Relationships

Why Your Kill Count Shouldn't Matter

by Amanda Redwood
Stocksy

Do you care how many people your partner has slept with? In a world of growing sexual promiscuity, the days where girls could count the number of their sexual partners on one hand is long gone. Sure there may be unicorns out there, but for the majority of women, this isn’t the case -- sorry to disappoint you men.

The idea that there is an acceptable amount of people a woman can sleep with in her life needs to become a notion of the past. Want to know what the “acceptable” number actually is? It’s whatever amount of people a person feels comfortable sleeping with. NEWSFLASH: it is a personal choice.

“Do not judge or you too will be judged. For in the same way you judge others, you will be judged, and with the measure you use, it will be measured to you.”

Why do people lie about their number? Is it for the fear of being judged? Well, f*cking duh. But who are we to pass such harsh judgment onto others? The only person who should even give a sh*t about the number of people you’ve slept with is the person you are dating. No one wants to hear that the person they have been dating has banged 25+ people in their lifetime, but hey, sh*t happens.
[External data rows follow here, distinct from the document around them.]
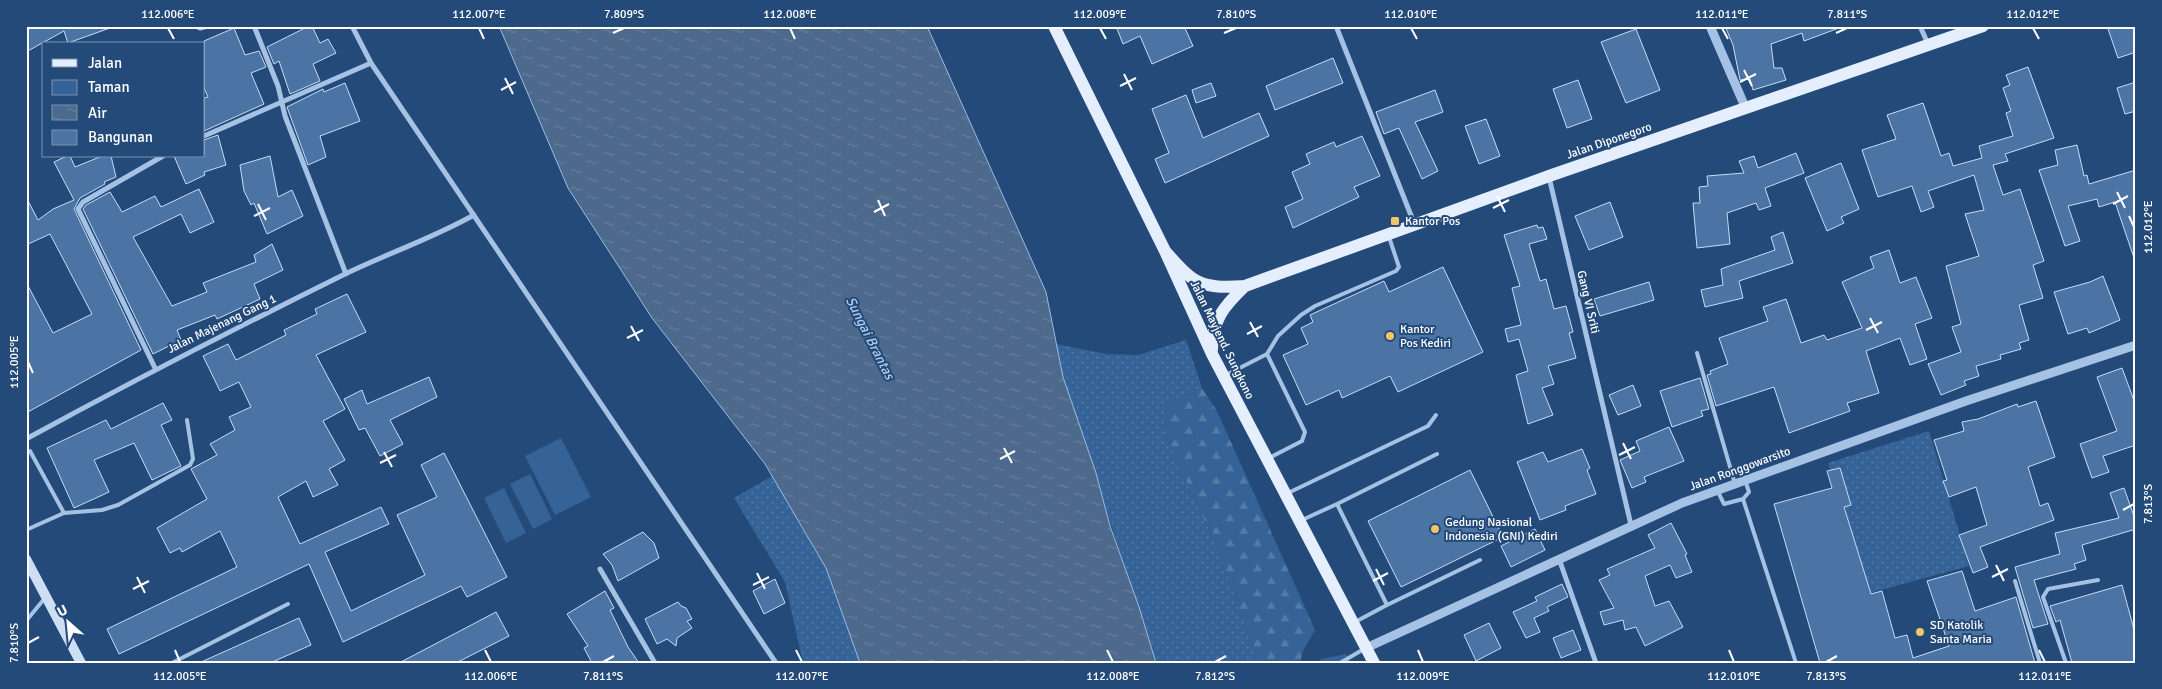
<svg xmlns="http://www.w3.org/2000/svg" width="2162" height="689" font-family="Signika,sans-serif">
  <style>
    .grass { fill: url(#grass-dots) }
    .forest { fill: url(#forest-firs) }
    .park { fill: #366397 }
    .water { fill: url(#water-ripples); stroke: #99bde5 }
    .building { fill: #4b73a3; stroke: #c7dcf4 }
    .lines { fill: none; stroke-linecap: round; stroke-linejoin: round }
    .service { stroke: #a5c2e4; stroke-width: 4 }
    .minor { stroke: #a5c2e4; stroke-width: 5 }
    .tertiary { stroke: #a5c2e4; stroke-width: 9 }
    .secondary { stroke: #cedff4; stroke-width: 10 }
    .primary { stroke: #e5eefc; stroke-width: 12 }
    .ticks { fill: none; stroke: #fff; stroke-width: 2 }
    .poi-dot { fill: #efc668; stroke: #234a79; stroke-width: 2 }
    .labels { text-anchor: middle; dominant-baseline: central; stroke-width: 4; stroke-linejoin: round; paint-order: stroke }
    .street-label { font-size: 12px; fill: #fff; stroke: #234a79 }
    .poi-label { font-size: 12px; fill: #fff; stroke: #234a79; text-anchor: start }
    .water-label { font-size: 14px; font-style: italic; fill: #b0ccec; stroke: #234a79 }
    .neatline { fill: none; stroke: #fff; stroke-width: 2 }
    .ticks-label { font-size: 12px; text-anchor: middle; fill: #fff }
  </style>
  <defs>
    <pattern id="grass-dots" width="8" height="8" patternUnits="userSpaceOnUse" patternTransform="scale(1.25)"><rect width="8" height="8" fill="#366397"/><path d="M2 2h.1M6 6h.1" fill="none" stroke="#547aa7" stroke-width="1.8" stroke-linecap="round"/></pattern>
    <pattern id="forest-firs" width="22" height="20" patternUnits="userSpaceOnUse" patternTransform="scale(1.25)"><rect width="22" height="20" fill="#366397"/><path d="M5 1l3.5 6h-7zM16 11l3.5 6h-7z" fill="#547aa7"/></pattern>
    <pattern id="water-ripples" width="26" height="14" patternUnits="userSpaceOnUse" patternTransform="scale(1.25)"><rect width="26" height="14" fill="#4d698c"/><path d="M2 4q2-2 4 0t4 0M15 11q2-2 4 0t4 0" fill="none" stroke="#68809d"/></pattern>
  </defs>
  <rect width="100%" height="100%" fill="#234a79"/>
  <!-- grass -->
  <path class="grass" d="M1186,340L1202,388L1166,404L1164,433L1216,545L1254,647L1255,663H1156L1063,377L1056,344L1106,354L1138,355Z
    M1929,431L1969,566L1866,594L1828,463Z
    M772,476L826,568L860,663H803L785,582L734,498Z"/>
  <!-- forest -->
  <path class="forest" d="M1202,388L1217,411L1315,630L1303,651L1300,663H1255L1254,647L1216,545L1164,433L1166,404Z"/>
  <!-- park -->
  <path class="park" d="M561,438L591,497L555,515L525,456Z
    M530,474L552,519L533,529L510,484Z
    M504,488L526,533L506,543L484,498Z
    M1346,654L1350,663H1315L1321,659Z"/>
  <!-- water -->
  <path class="water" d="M499,26H927L1046,292L1063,377L1096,473L1110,526L1139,607L1156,663H860L826,568L765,464L652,318L568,188Z"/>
  <!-- building -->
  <path class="building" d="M26,26H110V28L68,43L64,31L26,52Z
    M309,26H312L320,43L328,39L336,53L313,64L320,81L290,94L279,61L274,64L267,47Z
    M1116,26H1184L1193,46L1152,64L1140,36L1123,44Z
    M1725,26H1839V28L1804,41L1802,33L1771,44L1774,68H1782L1786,80L1753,90L1750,79L1740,80L1733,45Z
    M2107,26H2136V52L2118,58Z
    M234,28L245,55L259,51L266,67L251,73L264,104L204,131V98L208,97L204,88V41Z
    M1636,29L1660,90L1626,103L1601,42Z
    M1333,58L1343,83L1275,110L1266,86Z
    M2028,67L2054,138L2005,154L2008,161L1993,165L2003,195L2020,189L2044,261L2033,265L2043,298L2019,305L2029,340L2019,343L2021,349L2000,355L2001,359L1976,366L1979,376L1964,381L1966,385L1941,395L1928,364L1961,352L1952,327L1961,324L1946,266L1979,256L1965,214L1984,210L1974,175L1928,191L1934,207L1921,212L1912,186L1878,197L1862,150L1896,139L1887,115L1923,103L1941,156L1949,153L1953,166L1982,158L1979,146L2013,136L2006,113L2011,111L2003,88L2010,85L2006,75Z
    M1578,80L1592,119L1567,128L1553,89Z
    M2136,82V111L2125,114L2117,88Z
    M345,83L360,121L320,136L326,157L308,165L287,107L323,89L324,92Z
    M1211,83L1216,96L1196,103L1192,90Z
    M1435,90L1443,112L1415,122L1438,171L1422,179L1399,128L1384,134L1376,112Z
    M1186,95L1203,138L1259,113L1269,136L1165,183L1155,159L1169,153L1152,109Z
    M1486,119L1500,156L1479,164L1465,126Z
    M218,135L226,165L204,172L205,175L186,184L174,156H204V140Z
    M1362,136L1380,176L1354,187L1359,197L1293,228L1285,207L1303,199L1292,172L1310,164L1306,154L1334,142L1336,147Z
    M2077,145L2084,176L2087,175L2089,184L2136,170V257L2134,258L2115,202L2099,207L2097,199L2068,206L2080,241L2065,246L2039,170L2058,165L2055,150Z
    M1796,153L1804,173L1765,188L1771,206L1759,210L1756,203L1727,213L1730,244L1697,248L1693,203H1700L1699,187L1708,186L1707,176L1744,173L1739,161L1754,156L1758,168Z
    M67,156H70L75,167L102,156H111L116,177L104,182L105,184L80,198L74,209L141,350L26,413V282L53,333L92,314L50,234L26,245V197L38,220L53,209L74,200L54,162Z
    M270,156L278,197L292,190L303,216L267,234L254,203L251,205L244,191L240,165Z
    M1841,163L1859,209L1841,217L1844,223L1827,231L1805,178Z
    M199,189L214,222L190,233L181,214L133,237L172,306L207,292L203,283L256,262L254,255L272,244L283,270L254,284L260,299L217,319L215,315L177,330L181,340L153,354L83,209L86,205L110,192L122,212L155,196L161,207Z
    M1610,202L1623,237L1589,250L1575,216Z
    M1537,225L1538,228L1543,227L1547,239L1529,244L1540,281L1546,279L1554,309L1566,306L1573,332L1569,333L1576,358L1548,366L1554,384L1542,388L1553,415L1528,424L1516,375L1528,371L1519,339L1508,342L1505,329L1521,325L1512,288L1520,286L1504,235Z
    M1783,232L1793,263L1739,281L1743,298L1705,307L1701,290L1723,285L1721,269L1775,250L1771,237Z
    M1889,250L1900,283L1916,277L1932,318L1915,324L1927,359L1910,365L1900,338L1866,351L1879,393L1847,403L1850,411L1789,433L1774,387L1716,406L1707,375L1711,374L1710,371L1728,364L1719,338L1768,321L1763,307L1786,299L1801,343L1824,335L1827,340L1862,328L1842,282L1874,268L1870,257Z
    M1443,267L1483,352L1398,392L1390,376L1342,398L1339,390L1306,405L1283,355L1308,344L1301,328L1313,322L1310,315L1384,281L1389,292Z
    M2103,276L2120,320L2089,333L2087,328L2068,334L2054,292L2090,282Z
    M1649,282L1654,300L1600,316L1594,299Z
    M347,294L366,332L316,355L345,409L323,421L345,460L329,469L338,485L313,497L306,481L278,497L300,544L381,507L389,524L325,552L351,611L425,575L397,515L437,497L421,465L444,453L507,577L467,597L461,586L343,642L309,564L119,654L107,629L237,567L220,531L182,552L180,548L170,553L157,528L207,499L191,469L217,455L210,444L235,430L229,417L251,407L239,382L220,391L203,356L228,344L236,360L286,335L284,330L317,314L315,309Z
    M2122,368L2136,406V445L2103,456L2109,472L2092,478L2080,444L2117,431L2097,377Z
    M429,377L437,397L390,420L403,444L380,456L365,428L359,430L344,399L362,390L367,404Z
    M1700,378L1709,409L1701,411L1703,416L1672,427L1660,391Z
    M1633,385L1641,406L1618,415L1609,395Z
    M2036,401L2055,457L2028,467L2040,506L2048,503L2054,520L1980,547L1988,567L1973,573L1959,535L1987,525L1976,487L1949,497L1943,481L1947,480L1934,440L1964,431L1962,422L1978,419L2017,404L2018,407Z
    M163,403L172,420L161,425L181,466L152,480L134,443L94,460L109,492L74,508L47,448L106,420L111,429Z
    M1669,427L1684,461L1644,477L1646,482L1632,488L1620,460L1640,451L1636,441Z
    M1582,449L1590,468L1587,470L1596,494L1565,506L1566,510L1540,520L1517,462L1543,452L1548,462Z
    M1840,468L1851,505L1844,507L1871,594L1882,591L1895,638L1907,635L1913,658L1949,646L1927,581L1962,571L1975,611L2016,597L2035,663H1820L1774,504L1832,488L1827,471Z
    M1470,470L1503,537L1401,587L1368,521Z
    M2124,488L2136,522V529L2082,545L2086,560L2074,564L2076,569L2034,580L2048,624L2033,628L2015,567L2060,554L2055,533L2119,518L2110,493Z
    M1671,523L1687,554L1685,555L1692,572L1676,578L1670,565L1645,576L1655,606L1669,601L1683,627L1645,646L1636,627L1625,630L1623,620L1604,625L1600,612L1614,608L1599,580L1610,575L1607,569L1655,548L1648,535Z
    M1535,529L1545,550L1511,567L1501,546Z
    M643,532L654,543L659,558L618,581L612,565L603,554Z
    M775,579L785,603L764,614L753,591Z
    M1562,584L1568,597L1547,607L1549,611L1534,618L1540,632L1526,638L1513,612L1537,601L1535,597Z
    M2122,585L2136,637V663H2072L2060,620L2056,622L2050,606Z
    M605,591L614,608L610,610L628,647L639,663H592L584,648L588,646L567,614Z
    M678,602L681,606L686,608L692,619L687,621L692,628L677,638L676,646L667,639L657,644L645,619Z
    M496,612L509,636L456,663H399Z
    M299,618L311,645L270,663H199Z
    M1489,623L1501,648L1476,661L1464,635Z
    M1573,630L1581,650L1561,658L1553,638Z"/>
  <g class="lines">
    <!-- service -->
    <path class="service" d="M1697,353L1735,484
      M1267,354L1305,432L1302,441L1269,458
      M1226,375L1267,354L1278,336L1301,315L1315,306L1396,271L1399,267L1389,237
      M26,453L30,451L64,513L26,530
      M1717,490L1724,504L1743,499L1749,492L1745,480
      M1288,493L1428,426L1436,415
      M1743,499L1796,663
      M1337,504L1437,454
      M64,513L102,510L118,505L190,465L193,459L187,420
      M1302,520L1337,504L1387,605L1355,622
      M2015,581L2040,663
      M1387,605L1480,560
      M26,621L45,598
      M172,663L288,604
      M1340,663L1364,649
      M2066,663L2043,597L2048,589L2098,580"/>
    <!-- minor -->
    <path class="minor" d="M196,26L200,28L208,26
      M254,26L278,86L285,116L346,274
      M352,26L371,63L776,663
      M1336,26L1414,223
      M1920,26L1928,44
      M204,136L371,63
      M1549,177L1631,525
      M155,368L78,209L83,202L163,156
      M26,439C131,382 236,328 343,275C386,254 431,239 474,215
      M1559,559L1596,663
      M600,569L655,663"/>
    <!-- tertiary -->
    <path class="tertiary" d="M1710,26L1746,109
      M1366,648L1682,503L1966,401L2136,345"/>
    <!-- secondary -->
    <path class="secondary" d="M26,559L81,663"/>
    <!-- primary -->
    <path class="primary" d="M1054,26L1165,251L1212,354L1374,663
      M1165,251C1194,284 1200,289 1245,286L1549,176L1983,26
      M1212,350C1212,320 1224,306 1245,286"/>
  </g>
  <!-- ticks -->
  <path class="ticks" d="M168,28L174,39M479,28L484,39M790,28L795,39M1100,28L1106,39M1411,28L1417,39M1722,28L1728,39M2033,28L2039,39M613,33L624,28M1224,33L1236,28M1836,33L1847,28M1744,70L1752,86M1124,74L1132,90M505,78L513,94M1740,82L1756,74M1120,86L1136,78M501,90L516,82M2117,192L2125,208M1497,196L1505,212M878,200L885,216M258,204L266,220M2113,204L2128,196M1493,208L1509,200M874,212L889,204M254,216L270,208M2129,216L2134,227M1870,318L1878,333M1250,322L1258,337M631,326L639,341M1866,330L1882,322M1247,334L1262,326M627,338L643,330M28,362L33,373M1623,443L1631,459M1004,448L1012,463M384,452L392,467M1619,455L1635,447M1000,459L1015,451M380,463L396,455M2123,510L2134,504M1996,565L2004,581M1376,569L1384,585M757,573L765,589M137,577L145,593M1992,577L2008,569M1373,581L1388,573M753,585L769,577M133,589L149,581M28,643L39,637M175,650L180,662M485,650L491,662M796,650L802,662M1107,650L1113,662M1418,650L1423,662M1729,650L1734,662M2039,650L2045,662M603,662L614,656M1215,662L1226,656M1826,662L1837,656"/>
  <!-- markers -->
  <g class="poi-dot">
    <rect x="1390" y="216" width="10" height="10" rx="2.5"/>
    <circle cx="1390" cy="336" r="5"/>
    <circle cx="1435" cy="529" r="5"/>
    <circle cx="1920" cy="632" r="5"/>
  </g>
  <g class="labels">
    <!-- street labels -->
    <g class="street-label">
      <text transform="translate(1609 141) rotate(-19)">Jalan Diponegoro</text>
      <text transform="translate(1588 302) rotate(77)">Gang VI Sriti</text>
      <text transform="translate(222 324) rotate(-26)">Jalan Majenang Gang 1</text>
      <text transform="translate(1222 340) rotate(64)">Jalan Mayjend. Sungkono</text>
      <text transform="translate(1740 469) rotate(-20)">Jalan Ronggowarsito</text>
    </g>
    <!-- poi labels -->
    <g class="poi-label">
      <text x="1405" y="221">Kantor Pos</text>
      <text x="1400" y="329">Kantor<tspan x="1400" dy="14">Pos Kediri</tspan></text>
      <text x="1445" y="522">Gedung Nasional<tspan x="1445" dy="14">Indonesia (GNI) Kediri</tspan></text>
      <text x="1930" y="625">SD Katolik<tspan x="1930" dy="14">Santa Maria</tspan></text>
    </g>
    <!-- water labels -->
    <g class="water-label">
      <text transform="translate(870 338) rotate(63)">Sungai Brantas</text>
    </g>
  </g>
  <!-- border -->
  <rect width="2162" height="689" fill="none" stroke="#234a79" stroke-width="55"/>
  <!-- legend -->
  <rect x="42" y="42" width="162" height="115" fill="#234a79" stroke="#7b92af"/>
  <rect x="52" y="59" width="25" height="8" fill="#e5eefc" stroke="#7b92af"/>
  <text x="88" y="68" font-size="15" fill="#ffffff">Jalan</text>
  <rect x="52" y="80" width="25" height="15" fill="#366397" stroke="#7b92af"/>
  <text x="88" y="92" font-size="15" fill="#ffffff">Taman</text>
  <rect x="52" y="105" width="25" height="15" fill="url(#water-ripples)" stroke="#7b92af"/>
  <text x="88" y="118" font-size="15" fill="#ffffff">Air</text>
  <rect x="52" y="130" width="25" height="15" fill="#4b73a3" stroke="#7b92af"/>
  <text x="88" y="142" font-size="15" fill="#ffffff">Bangunan</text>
  <!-- north arrow -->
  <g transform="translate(68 622) rotate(333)" stroke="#234a79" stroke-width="4" paint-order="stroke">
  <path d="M0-4L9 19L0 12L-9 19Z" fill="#ffffff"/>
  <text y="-8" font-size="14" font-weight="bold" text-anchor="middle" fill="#ffffff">U</text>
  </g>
  <rect x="28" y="28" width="2106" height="634" class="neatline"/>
  <g class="ticks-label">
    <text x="168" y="18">112.006°E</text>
    <text x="479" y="18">112.007°E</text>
    <text x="624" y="18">7.809°S</text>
    <text x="790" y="18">112.008°E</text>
    <text x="1100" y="18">112.009°E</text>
    <text x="1236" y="18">7.810°S</text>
    <text x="1411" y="18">112.010°E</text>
    <text x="1722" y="18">112.011°E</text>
    <text x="1847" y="18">7.811°S</text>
    <text x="2033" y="18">112.012°E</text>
    <text transform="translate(2148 227) rotate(-90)" y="4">112.012°E</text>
    <text transform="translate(14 362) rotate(-90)" y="4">112.005°E</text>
    <text transform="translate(2148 504) rotate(-90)" y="4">7.813°S</text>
    <text transform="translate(14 643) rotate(-90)" y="4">7.810°S</text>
    <text x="180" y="680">112.005°E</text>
    <text x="491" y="680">112.006°E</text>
    <text x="603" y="680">7.811°S</text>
    <text x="802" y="680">112.007°E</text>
    <text x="1113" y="680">112.008°E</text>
    <text x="1215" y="680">7.812°S</text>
    <text x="1423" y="680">112.009°E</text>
    <text x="1734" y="680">112.010°E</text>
    <text x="1826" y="680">7.813°S</text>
    <text x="2045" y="680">112.011°E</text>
  </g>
</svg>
Why even ask the question in the first place? Almost all people, regardless of gender, are going to lie. Men exaggerate it while women downplay it. Like "American Pie" taught us, when a girl tells you her number, multiply it by three and when a guy tells you his number, divide it by three. I hope this isn’t true for everyone because I’d be f*cked, and not in a good way.

Apparently the worst ways to answer your partner's question of how many people you’ve effed in your lifetime is to respond with: “what did I tell you last time?” or to laugh and say, “more than you.” Why do people have to lie about this? Shouldn’t your partner love you unconditionally? Who cares if you banged 5 people or 50? Your personality and quirks still remain the same.

Sure this may seem “slutty,” but what does that even mean? You got too drunk one night, got horny and f*cked the sexiest person you could get your hands on. CONGRATULATIONS! How does placing a person’s values on their sexual encounter as motive for their self-worth in society make any sense whatsoever?

“Do not be afraid of exploring your sexuality, fantasies and desires. Embrace them. Love them. Make them yours. They are a part of who you are.”

The double standard is alive and well, but it needs to be eradicated. It’s bullsh*t that a man can receive praise for banging out any girl he can get his hands on, but if a girl does the same, she is labeled a slut. Too often have girls been ridiculed by their partners when they finally do admit their true sexual conquests. You guys asked for the answer didn’t you?

Let’s be honest for a second: do you really even want to know the answer to that question? Of course you don’t. You’re in for a harsh reality check if the girl you think has only slept with a handful of people suddenly reveals she’s f*cked enough people to fill a football roster, you’re immediately going to regret your question. The 'don’t ask, don’t tell' approach is the way to go. There are many things that are better left unsaid and this is one of them.

“If you obey all the rules, you miss all the fun.”

Why should a person’s sexual past carry such a stigma that they become reluctant to reveal that number to anyone who asks? Your number reflects your past…what happened to living in the moment? The past is behind you and if you reflect on it, it’s only going to haunt you. There is no reason to dwell on past lovers if they bear no relevance to your present situation.

Everyone has a past and there is a reason it has not transcended into your future. Let your past be your past, people! Don’t drag that sh*t into your current relationship that only creates unnecessary problems.

Anyone can have meaningless sex, so wouldn’t it be better to ask how many committed long-term relationships a person has had? If someone has never attempted to commit, shouldn’t that be more of a concern? A straight up number of sexual partners reveals nothing about how any of those relationships went or came about or why they happened. If you love someone and finding out their number changes something for you, then you shouldn’t be with them in the first place.

“The only way to get rid of a temptation is to yield to it.” -Oscar Wilde

Why do you girls feel bad about being promiscuous? If a guy has had a large number of partners, it's beyond hypocritical to judge a women for doing the exact same thing.

If it was what you wanted at the time, why regret it? As long as each person is ready to be in a committed relationship and doesn’t have a venereal disease, then why would the number even matter anyway? The why behind the number matters much more than the number itself. I think you should work on being comfortable with your own past, and then you'll realize that any guy who cares that much isn't suited to you anyway.